What we need is for employers to realize, just as Sainsbury's, and British Gas, and BT, and Nationwide, have realized, that there are very good reasons to have employees of all ages. We need them to realise that older employees are often more reliable, and more punctual, and politer to customers, than younger employees, and that they're also more likely to stay in a job. We need them to realise that people of all ages like being dealt with by people of all ages, and that workplaces need both the energy of youth, and the wisdom of age.
We need people in "human resources" to realize that you're still "human" when you're over 50, and to be trained in how to recruit and train employees who are older than them. And we need incentives. We need employers to be rewarded when they take on an older worker, or apprentice, in the same way that they're meant to be rewarded when they take on a younger one now.

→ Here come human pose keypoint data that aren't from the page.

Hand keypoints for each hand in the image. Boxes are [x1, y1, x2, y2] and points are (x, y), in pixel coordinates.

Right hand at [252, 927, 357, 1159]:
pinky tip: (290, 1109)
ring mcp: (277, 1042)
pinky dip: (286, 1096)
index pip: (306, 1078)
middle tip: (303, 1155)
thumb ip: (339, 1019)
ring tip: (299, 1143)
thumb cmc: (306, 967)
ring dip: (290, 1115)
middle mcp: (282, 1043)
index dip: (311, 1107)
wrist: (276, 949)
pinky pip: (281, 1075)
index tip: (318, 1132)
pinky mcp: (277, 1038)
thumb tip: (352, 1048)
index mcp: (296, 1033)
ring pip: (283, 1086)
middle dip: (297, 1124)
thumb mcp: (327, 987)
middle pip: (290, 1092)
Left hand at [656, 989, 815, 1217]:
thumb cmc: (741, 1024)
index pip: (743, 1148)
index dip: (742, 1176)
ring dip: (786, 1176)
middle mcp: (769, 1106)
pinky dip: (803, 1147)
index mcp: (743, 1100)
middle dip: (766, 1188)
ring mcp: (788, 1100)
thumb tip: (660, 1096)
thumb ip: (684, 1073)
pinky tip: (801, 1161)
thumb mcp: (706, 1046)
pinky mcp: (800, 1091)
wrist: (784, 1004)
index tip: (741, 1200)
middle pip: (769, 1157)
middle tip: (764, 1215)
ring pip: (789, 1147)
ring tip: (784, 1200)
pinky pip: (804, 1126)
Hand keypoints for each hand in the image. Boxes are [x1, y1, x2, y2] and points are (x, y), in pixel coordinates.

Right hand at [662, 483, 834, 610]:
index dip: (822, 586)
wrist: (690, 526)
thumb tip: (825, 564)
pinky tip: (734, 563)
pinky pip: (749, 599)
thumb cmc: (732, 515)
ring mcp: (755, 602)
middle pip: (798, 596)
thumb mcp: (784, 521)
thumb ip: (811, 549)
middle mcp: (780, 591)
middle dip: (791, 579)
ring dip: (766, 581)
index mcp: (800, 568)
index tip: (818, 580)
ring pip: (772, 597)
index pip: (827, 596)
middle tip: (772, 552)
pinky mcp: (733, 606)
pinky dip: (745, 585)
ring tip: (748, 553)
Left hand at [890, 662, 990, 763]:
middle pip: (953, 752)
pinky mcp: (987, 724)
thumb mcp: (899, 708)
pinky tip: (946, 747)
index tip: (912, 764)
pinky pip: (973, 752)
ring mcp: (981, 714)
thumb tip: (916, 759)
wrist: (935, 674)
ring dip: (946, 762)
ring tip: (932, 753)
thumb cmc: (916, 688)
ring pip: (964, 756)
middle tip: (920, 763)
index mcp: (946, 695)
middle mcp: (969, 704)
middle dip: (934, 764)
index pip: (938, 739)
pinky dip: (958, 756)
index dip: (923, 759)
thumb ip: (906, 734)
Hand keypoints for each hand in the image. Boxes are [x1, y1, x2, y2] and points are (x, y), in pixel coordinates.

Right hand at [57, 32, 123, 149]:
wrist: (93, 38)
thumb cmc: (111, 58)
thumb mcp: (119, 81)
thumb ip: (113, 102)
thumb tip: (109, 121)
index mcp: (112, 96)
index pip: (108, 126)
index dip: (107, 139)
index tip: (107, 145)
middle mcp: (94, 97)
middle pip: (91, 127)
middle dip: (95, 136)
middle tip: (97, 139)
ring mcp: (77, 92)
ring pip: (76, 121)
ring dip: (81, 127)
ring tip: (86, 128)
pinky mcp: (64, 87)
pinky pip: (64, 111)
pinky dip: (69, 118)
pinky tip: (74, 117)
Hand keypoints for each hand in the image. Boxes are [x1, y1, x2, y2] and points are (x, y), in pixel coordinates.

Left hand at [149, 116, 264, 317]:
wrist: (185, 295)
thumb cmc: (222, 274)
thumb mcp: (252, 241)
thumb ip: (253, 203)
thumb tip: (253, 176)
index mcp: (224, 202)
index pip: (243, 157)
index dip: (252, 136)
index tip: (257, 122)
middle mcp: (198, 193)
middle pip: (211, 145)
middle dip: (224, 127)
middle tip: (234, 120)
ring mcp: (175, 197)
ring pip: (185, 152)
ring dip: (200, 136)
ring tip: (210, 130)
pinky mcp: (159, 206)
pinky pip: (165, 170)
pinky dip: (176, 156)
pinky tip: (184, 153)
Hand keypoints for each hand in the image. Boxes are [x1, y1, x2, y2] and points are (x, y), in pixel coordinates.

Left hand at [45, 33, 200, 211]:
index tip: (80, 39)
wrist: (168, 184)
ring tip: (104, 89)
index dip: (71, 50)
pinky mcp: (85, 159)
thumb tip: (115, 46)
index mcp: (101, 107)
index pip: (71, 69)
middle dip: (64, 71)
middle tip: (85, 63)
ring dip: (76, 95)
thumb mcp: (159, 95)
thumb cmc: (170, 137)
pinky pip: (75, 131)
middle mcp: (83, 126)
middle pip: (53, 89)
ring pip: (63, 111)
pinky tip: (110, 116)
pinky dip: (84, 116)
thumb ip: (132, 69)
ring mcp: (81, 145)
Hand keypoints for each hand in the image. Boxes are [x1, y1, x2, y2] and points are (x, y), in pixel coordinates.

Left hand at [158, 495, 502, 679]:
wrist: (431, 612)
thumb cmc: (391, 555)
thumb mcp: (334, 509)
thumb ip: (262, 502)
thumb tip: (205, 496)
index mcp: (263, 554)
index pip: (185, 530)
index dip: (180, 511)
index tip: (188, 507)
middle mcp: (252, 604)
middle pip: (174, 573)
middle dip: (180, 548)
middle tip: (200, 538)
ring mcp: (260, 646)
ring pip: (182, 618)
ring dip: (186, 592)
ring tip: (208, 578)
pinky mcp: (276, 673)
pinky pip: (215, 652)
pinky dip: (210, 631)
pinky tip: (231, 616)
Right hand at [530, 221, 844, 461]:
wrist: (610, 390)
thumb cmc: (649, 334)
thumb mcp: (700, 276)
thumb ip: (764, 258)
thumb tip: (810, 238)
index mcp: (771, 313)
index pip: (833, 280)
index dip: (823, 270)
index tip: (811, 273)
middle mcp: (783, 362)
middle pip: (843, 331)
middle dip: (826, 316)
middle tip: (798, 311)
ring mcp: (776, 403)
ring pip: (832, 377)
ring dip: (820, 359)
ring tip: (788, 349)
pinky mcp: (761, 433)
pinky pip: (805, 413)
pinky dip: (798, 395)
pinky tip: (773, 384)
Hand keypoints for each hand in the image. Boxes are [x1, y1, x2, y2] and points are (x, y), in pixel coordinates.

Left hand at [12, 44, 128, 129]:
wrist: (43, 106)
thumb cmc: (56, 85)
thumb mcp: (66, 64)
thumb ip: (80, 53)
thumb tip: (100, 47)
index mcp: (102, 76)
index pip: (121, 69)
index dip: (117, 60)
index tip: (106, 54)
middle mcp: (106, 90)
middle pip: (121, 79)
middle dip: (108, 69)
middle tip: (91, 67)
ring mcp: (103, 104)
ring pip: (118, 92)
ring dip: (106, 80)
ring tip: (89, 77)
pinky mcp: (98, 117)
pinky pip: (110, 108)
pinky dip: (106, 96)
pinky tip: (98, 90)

This isn't about putting youth against age. Young people need extra help at the moment, and old people do, too. This is about the people in the middle. It's about the politicians who say you shouldn't discriminate against older people, and then give all the big jobs to people who are the same age as them. It's about the people in the media who think that the only way to get a bigger audience is with a young face.
When my mother retired, she retrained as a teacher of English as a foreign language. When my father retired, he did work for the Citizens Advice Bureau. I'm sure my mother's students, and my father's clients, benefited from many of the things they had, after 40-odd-years in the workplace, learnt. I hope we can all benefit from what people who've lived longer than us have learnt. But if we don't make some very big changes, we won't.